しかし、兄弟機ハクギンブレイブとともに、アストルティアの民として歩む道を選んだフタバとケラウノスにとって、アストルティアの自然体系に影響を及ぼしかねない地脈エネルギーの放棄は、言葉の通り後悔のない決断であった。
「何にせよ、フタバが席を外したのは好都合である。今のうちにこの女性の正体について、意見を交換したい」
「そうね。フタバちゃんは…完全にセ~クスィ~だと思い込んでいるようだけど…。本人は今、基地の方でブレイブ2号、ソフラちゃんの手当てをしているわ」ケラウノスから意識不明のアカックブレイブを保護したとの連絡を受け出立の準備を進めるおきょうに、危険だからついていくと言い出して聞かないセ~クスィ~をなだめすかすのに随分と苦労した。

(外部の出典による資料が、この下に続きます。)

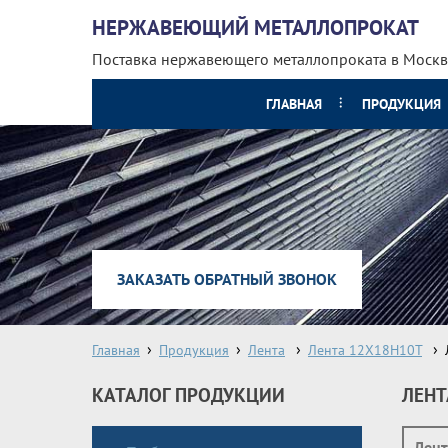
НЕРЖАВЕЮЩИЙ МЕТАЛЛОПРОКАТ
Поставка нержавеющего металлопроката
в Москв
ГЛАВНАЯ
ПРОДУКЦИЯ
ЗАКАЗАТЬ ОБРАТНЫЙ ЗВОНОК
Главная
Продукция
Лента
Лента 12Х18Н10Т
КАТАЛОГ ПРОДУКЦИИ
ЛЕНТ
Лен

「フタバはアストルティアの冒険者の中でも武闘家をベースモデルとして設計された。対象を外観的特徴ではなく、気の色と流れで判断している」
「見た目だけで誤魔化される事は有り得ない、という事ね」
「そうだ。当機の分析においても、100%同一人物であるとの結果が出た。当機は腹部が実装されていない故、腹の探り合いというものに不慣れである。故ストレートに開示する。………かのゴフェル計画において、管理個体の同一存在、『複製体』なるものを作製し計画の運営維持にあてるプランの存在を確認している。詳細までは不明だが、『複製体』、言葉の通りとして、その線で考慮すれば全てでは無いがいくつかの疑問が解消する」
「………どうやってその情報を得たのかは、気にしないことにします」
国家機密、しかも超を5つか6つは付けても過言ではない話がケラウノスから飛び出したことに関して驚きは禁じ得ないが、今はまず先に解決すべき問題がある。
「『複製体』であると仮定して、セ~クスィ~を増やすメリットなんてあるかしら?」
友人の立場としては散々な話になってしまうが、おきょうはその点に首を傾げる。
セ~クスィ~は何というか…戦闘力と正義感を除けばその、フタバとよく似て、あれがその、あれである。
「シンプルに言えば兵器転用。アカックブレイブの戦闘能力は冒険者の平均から考えても頭抜けている」
友人を兵器と呼ばれて眉をしかめたいところだが、今は感情を廃して議論すべき時間だ。
おきょうはあくまでも理に沿って、ケラウノスへの反論を組み立てるのであった。